TEXT PASSAGE:

Vasili Pletin

Personal information
- Full name: Vasili Vladimirovich Pletin
- Date of birth: 28 September 1992 (age 32)
- Place of birth: Khabarovsk, Russia
- Height: 1.77 m (5 ft 10 in)
- Position(s): Midfielder

Senior career*
- Years: Team / Apps / (Gls)
- 2012–2013: FC Smena Komsomolsk-na-Amure / 36 / (4)
- 2014–2017: FC SKA-Khabarovsk / 49 / (3)
- 2017–2018: FC Smena Komsomolsk-na-Amure / 15 / (0)
- 2018–2019: FC TSK Simferopol / 22 / (4)

= Vasili Pletin =

Russian footballer

Vasili Vladimirovich Pletin (Василий Владимирович Плетин; born 28 September 1992) is a Russian former football midfielder.

==Club career==
He made his debut in the Russian Second Division for FC Smena Komsomolsk-na-Amure on 15 July 2012 in a game against FC Sibiryak Bratsk.

He made his Russian Football National League debut for FC SKA-Energiya Khabarovsk on 9 March 2014 in a game against PFC Spartak Nalchik.

STORED DATA:
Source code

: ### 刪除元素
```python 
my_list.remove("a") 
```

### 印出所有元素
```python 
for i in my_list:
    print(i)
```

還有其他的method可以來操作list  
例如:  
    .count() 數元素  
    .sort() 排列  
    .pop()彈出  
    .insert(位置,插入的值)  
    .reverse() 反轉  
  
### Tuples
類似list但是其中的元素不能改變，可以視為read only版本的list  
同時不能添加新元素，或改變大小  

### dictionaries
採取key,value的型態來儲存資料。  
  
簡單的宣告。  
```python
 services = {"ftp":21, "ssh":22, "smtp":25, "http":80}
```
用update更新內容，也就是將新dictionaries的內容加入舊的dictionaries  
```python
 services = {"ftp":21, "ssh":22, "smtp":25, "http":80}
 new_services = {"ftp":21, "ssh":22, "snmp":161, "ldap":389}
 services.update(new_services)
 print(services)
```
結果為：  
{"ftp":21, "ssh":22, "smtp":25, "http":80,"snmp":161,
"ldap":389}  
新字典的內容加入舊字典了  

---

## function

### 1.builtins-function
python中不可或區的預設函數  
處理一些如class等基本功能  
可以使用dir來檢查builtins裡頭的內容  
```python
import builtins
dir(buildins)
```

AIM OF THE TASK:
Using the text on Vasili Pletin, answer these:
(a) Where was he born?
(b) Which team did he play for in 2018–2019?
(c) Against which team did he make his Russian Second Division debut?
The items aren't needed for this.

ANSWER BELOW:
(a) Khabarovsk, Russia
(b) FC TSK Simferopol
(c) FC Sibiryak Bratsk